Des programmes spécifiques sont réalisés,
comme un clip d’Abbott et Costello pour les
actualités Universal en 1941, le court-métrage
The Present with a Future (1943) de Vincent
Sherman avec Bette Davis, le dessin animé
Any Bonds Today? (1942) de Bob Clampett avec
Bugs Bunny… Plusieurs stars, comme Carole
Landis, Gene Tierney ou Dorothy Lamour,
apparaissent en couverture des magazines
de cinéma brandissant des bons de guerre.

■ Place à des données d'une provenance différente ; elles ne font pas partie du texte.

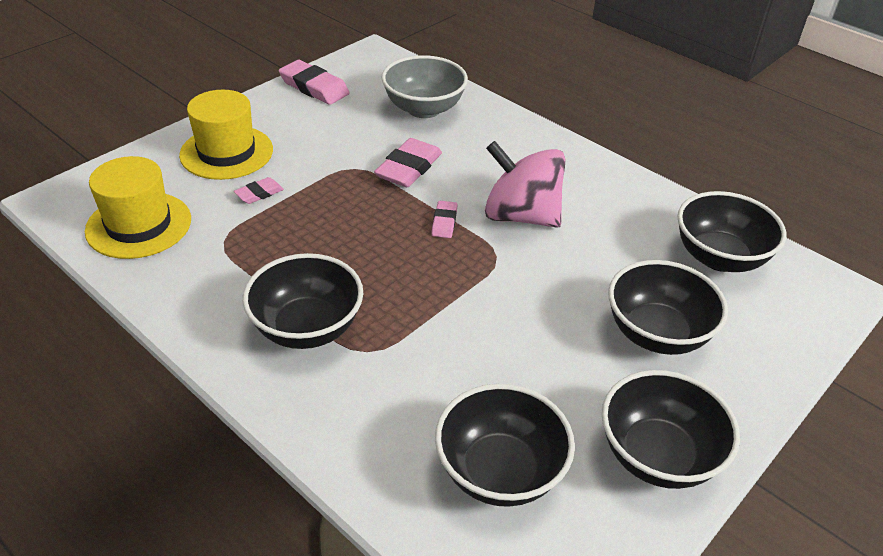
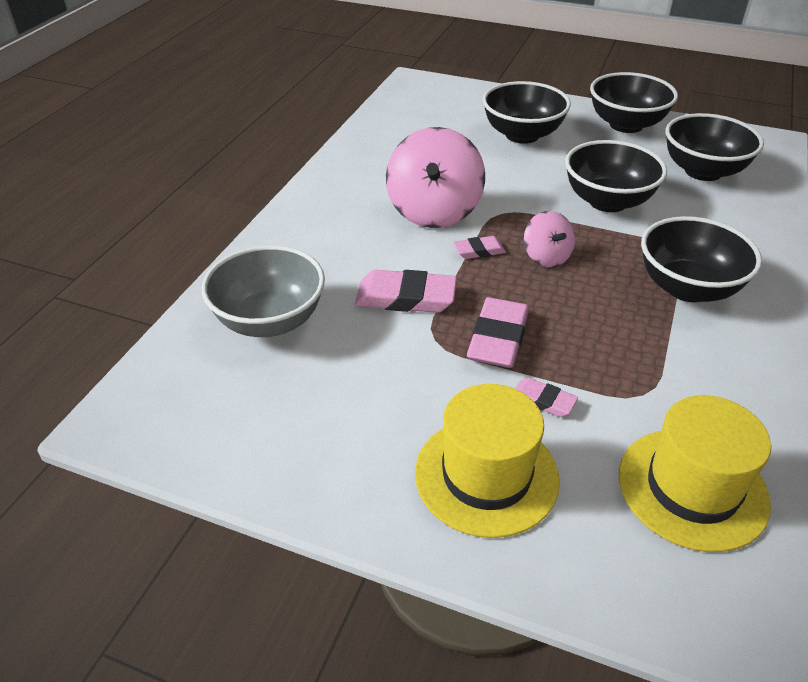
camera: 110 degrees left, 0 degrees up
(314, 87) = (258, 451): pink eraser -> pink eraser (498, 338)
(410, 258) = (546, 257): none -> pink spinning top
(719, 257) = (414, 120): black bowl -> black bowl (607, 201)

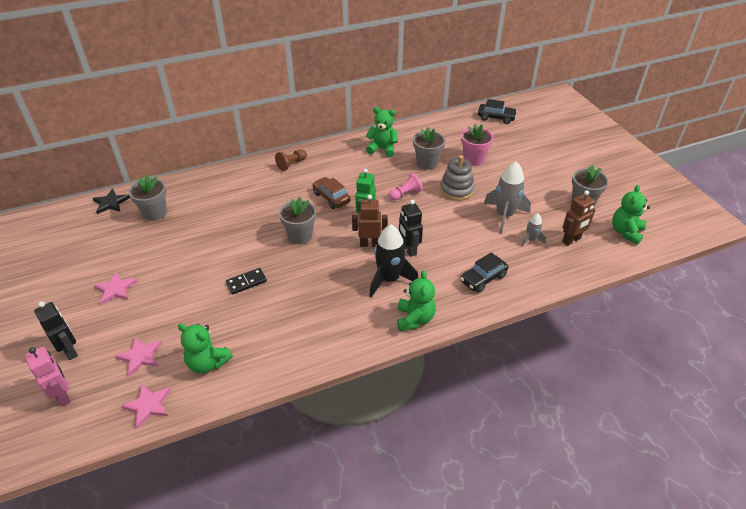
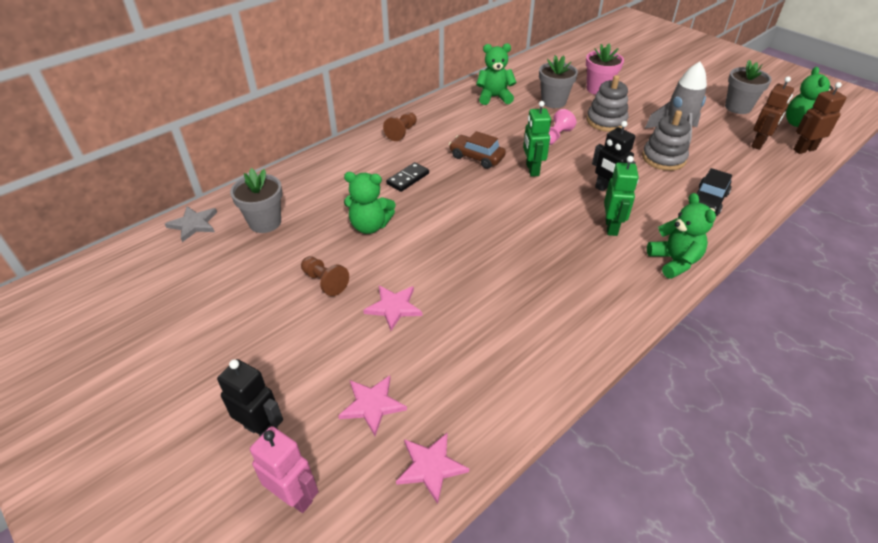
camera: 20 degrees left, 0 degrees up
(111, 203) = (194, 224): black star -> grey star
(116, 289) = (275, 329): pink star -> pink star (394, 307)
(165, 266) = (325, 282): none -> brown pawn
(207, 363) = (471, 385): green teddy bear -> green teddy bear (370, 226)
(246, 282) = (447, 273): black domino -> black domino (408, 178)
(300, 236) = (472, 205): grey flower pot -> none
(369, 244) = (559, 195): brown robot -> brown robot (804, 149)
(389, 279) = (611, 227): black rocket -> green robot
(477, 233) = (663, 158): none -> grey stacking toy
(496, 117) = (587, 47): black car -> none
(531, 240) = (721, 152): grey rocket -> none

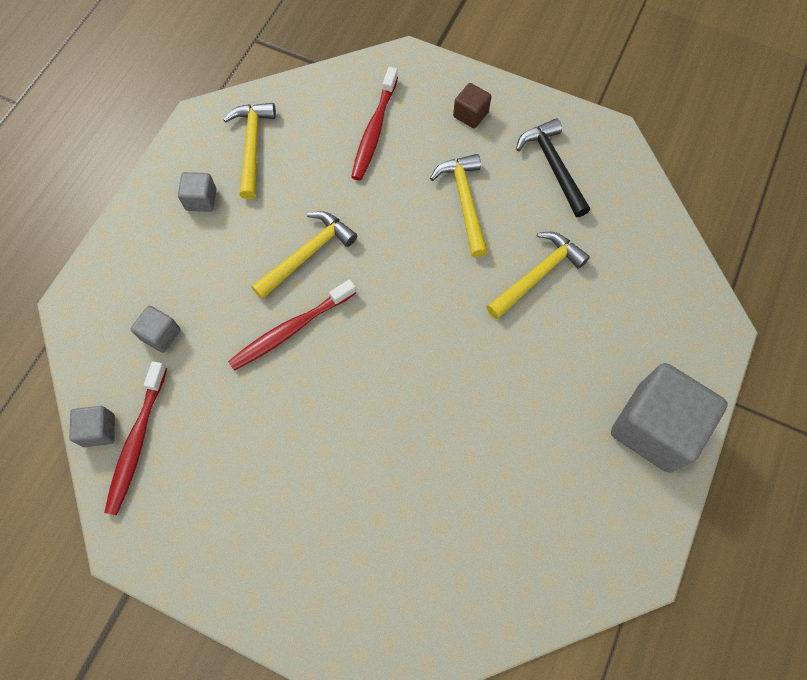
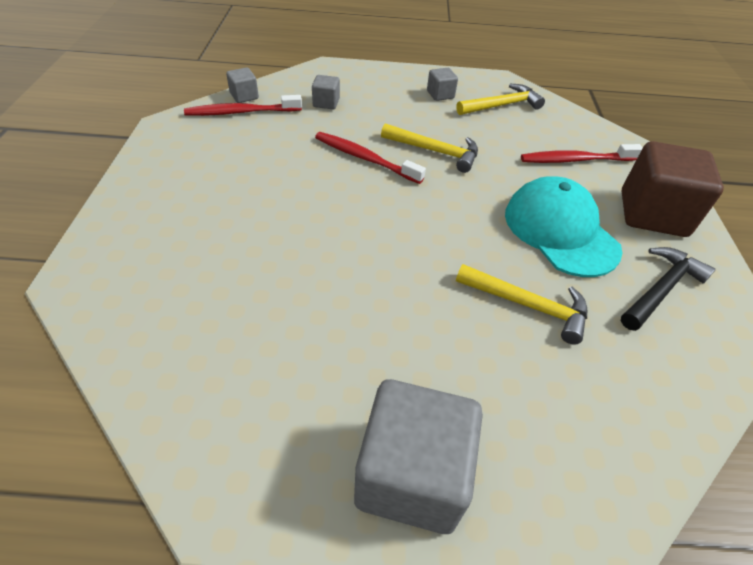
camera: 65 degrees right, 20 degrees down
(464, 201) = (560, 231): yellow hammer -> turquoise cap
(470, 114) = (652, 214): brown cube -> brown cube, size x2.18

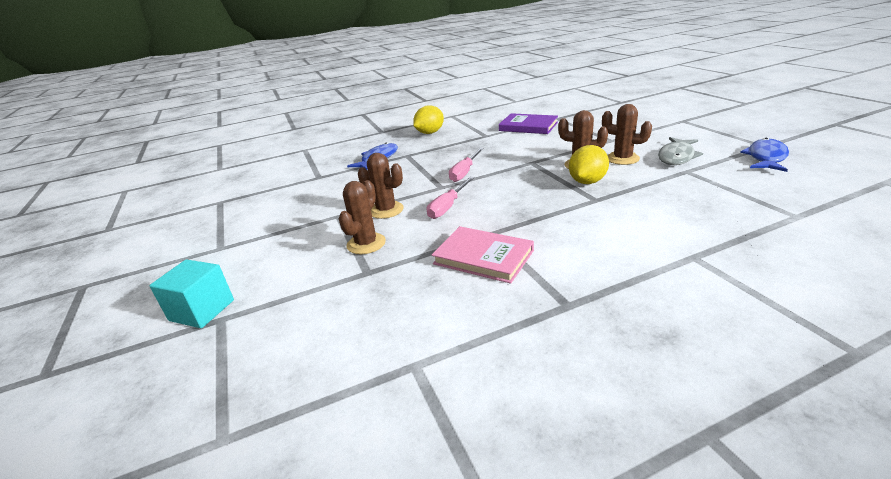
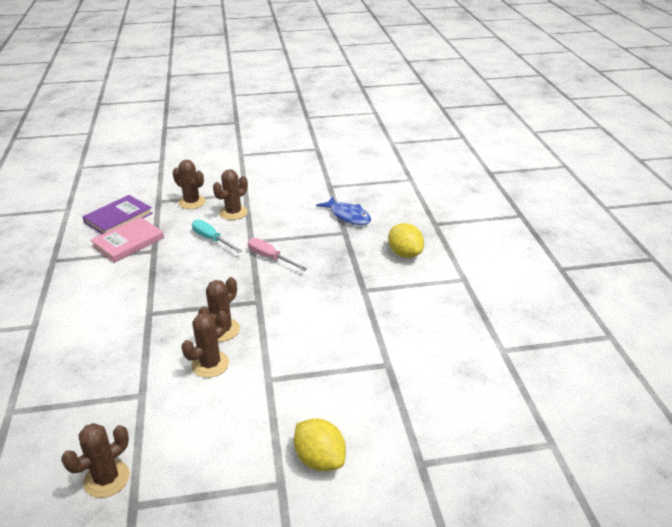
camera: 100 degrees right, 5 degrees up
(202, 310) = (174, 155): turquoise cube -> none
(448, 206) = (211, 239): pink screwdriver -> turquoise screwdriver
(528, 126) = (370, 329): purple book -> purple book (118, 218)
(587, 182) = (183, 320): yellow lemon -> yellow lemon (319, 459)
(676, 157) = (177, 407): grey fish -> none
(766, 158) = (107, 479): blue fish -> brown cactus

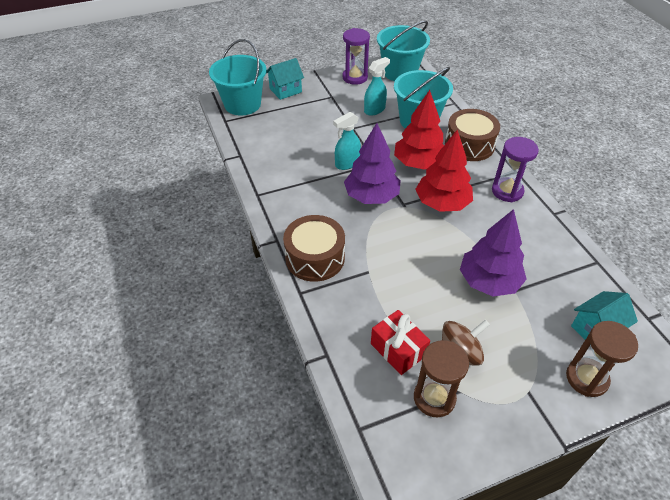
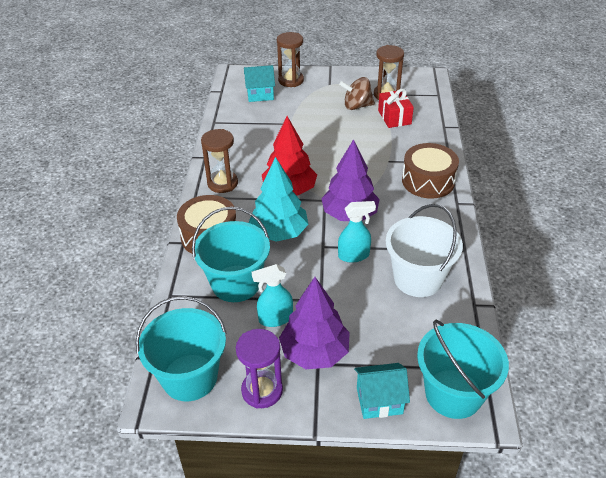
camera: 155 degrees left, 5 degrees down
(288, 161) = (418, 278): none -> white bucket
(418, 163) = (279, 232): red tree -> turquoise tree
(489, 281) = (303, 132): purple tree -> purple tree (314, 352)
(507, 191) = (222, 183): purple hourglass -> brown hourglass

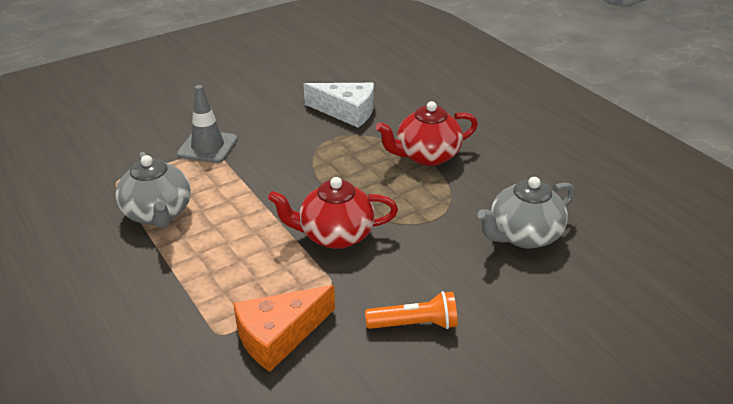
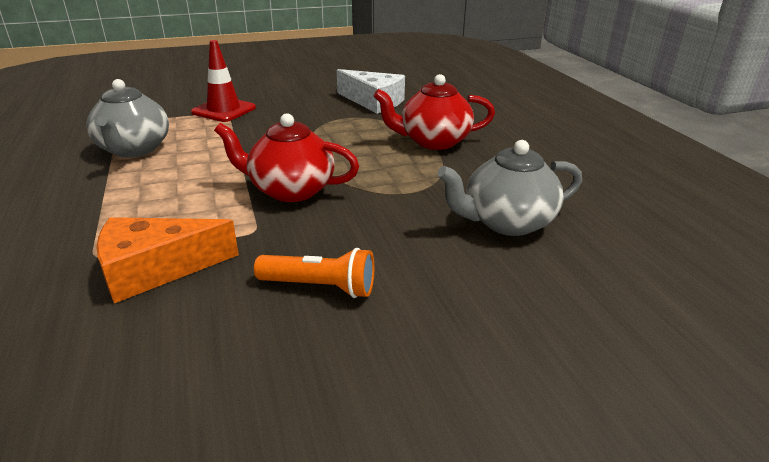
camera: 15 degrees right, 5 degrees down
(208, 147) = (224, 110): grey traffic cone -> red traffic cone

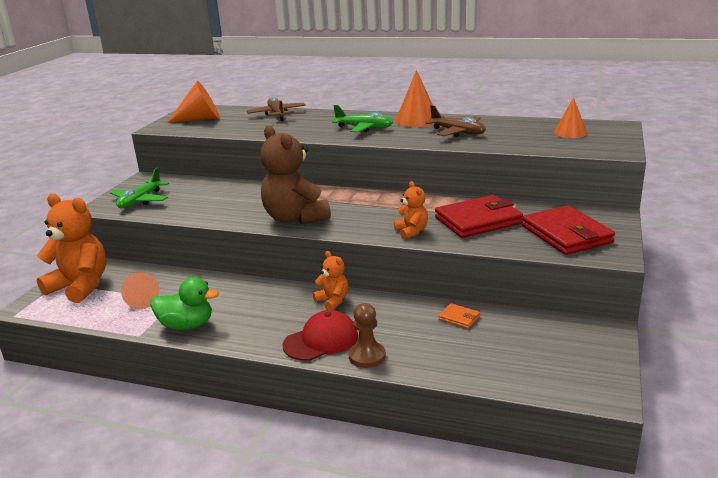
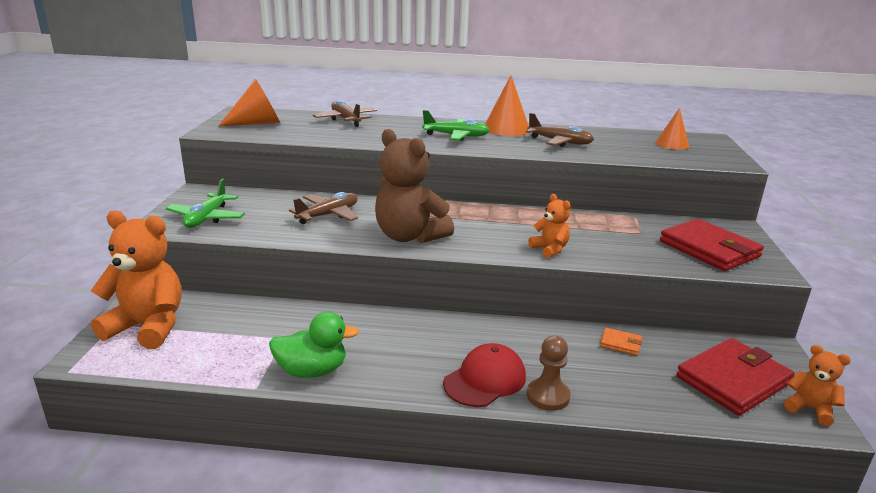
camera: 15 degrees left, 0 degrees up
(142, 300) = (239, 341): orange cone -> none
(238, 199) = (328, 215): none -> brown plane
(333, 301) = (472, 330): orange teddy bear -> orange teddy bear (810, 409)
(478, 221) = (611, 236): red wallet -> red wallet (733, 380)

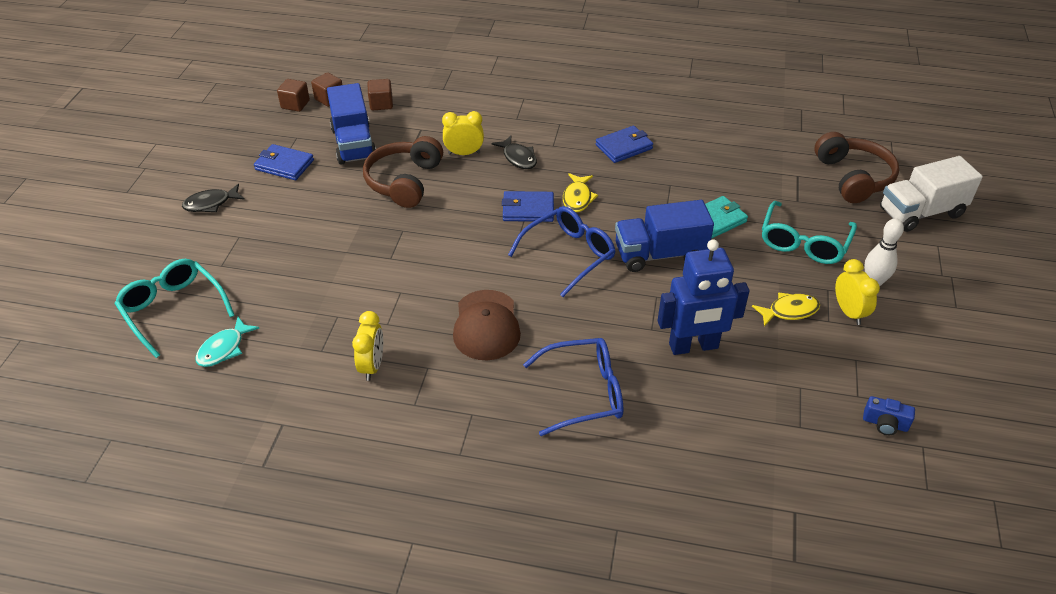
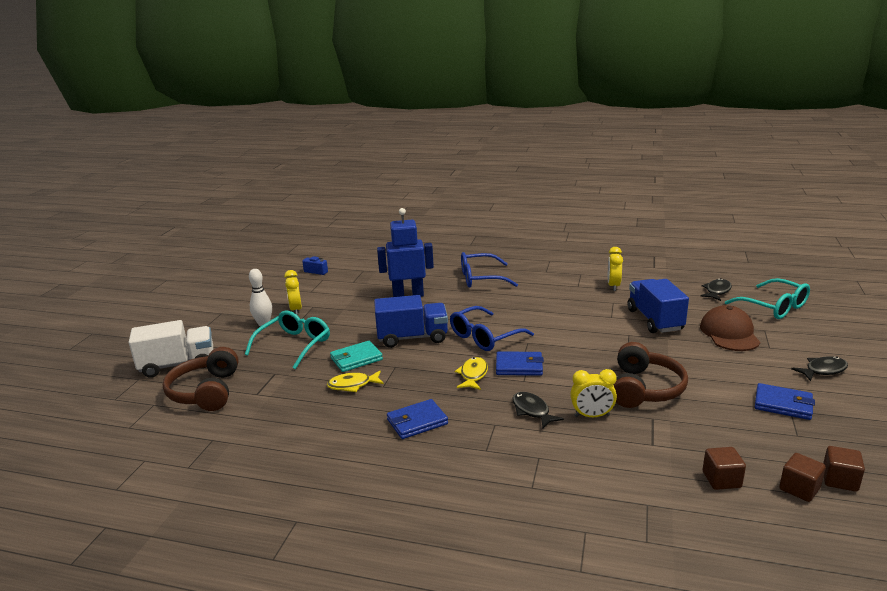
camera: 175 degrees left, 20 degrees down
(224, 348) = (717, 291): turquoise fish -> black fish
(354, 144) = (722, 427): blue truck -> blue truck (654, 320)
(486, 325) = (544, 302): brown cap -> brown cap (729, 333)
(789, 311) = (335, 310): yellow fish -> yellow fish (352, 385)

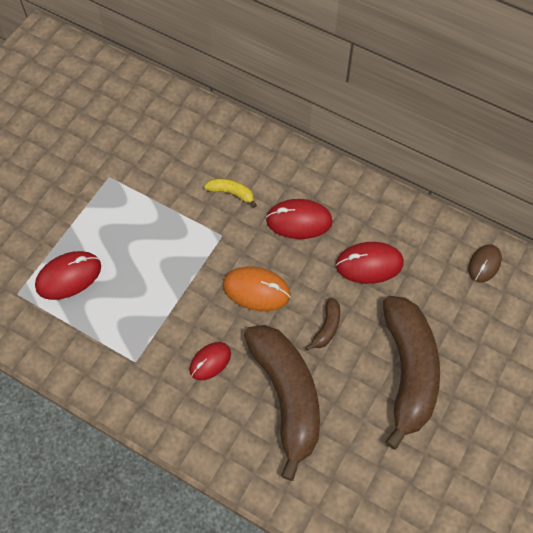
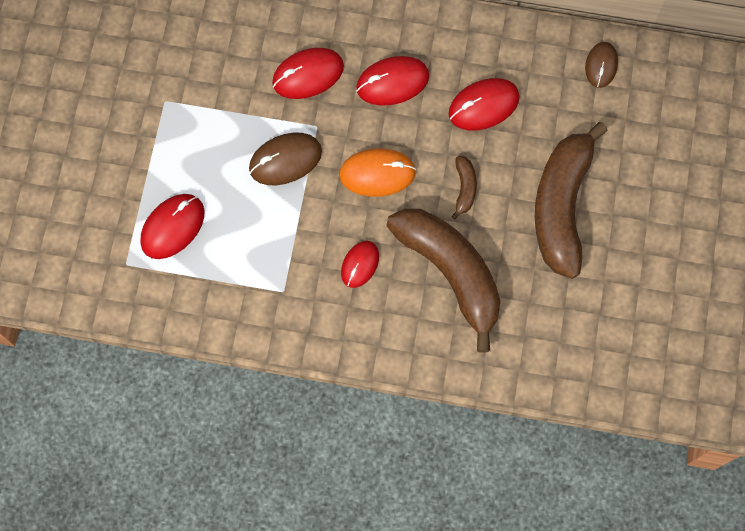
camera: 20 degrees left, 10 degrees up
(184, 254) = (285, 160): none -> brown mouse
(231, 193) = (308, 75): yellow banana -> red mouse
(408, 371) = (561, 205): brown banana -> brown banana turned 150 degrees counterclockwise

D’autres mettent aux enchères un objet
personnel, à acquérir sous forme de bons:
un violon pour Jack Benny, des bas pour
Betty Grable ou des chaussons de danse pour
Ginger Rogers. La plupart d’entre elles, enfin,
se déplacent à travers le pays pour intervenir
directement auprès du public, signer des
dédicaces et offrir des spectacles. De grandes
tournées sont même organisées, comme
la Hollywood Victory Caravan en 1942: à bord
d’un train spécialement affrété, une troupe de
stars – parmi lesquelles Bob Hope, Cary Grant,
Laurel et Hardy, James Cagney, Bing Crosby,
Groucho Marx et Claudette Colbert – visite
durant trois semaines quatorze grandes villes
américaines et récolte 800 millions de dollars!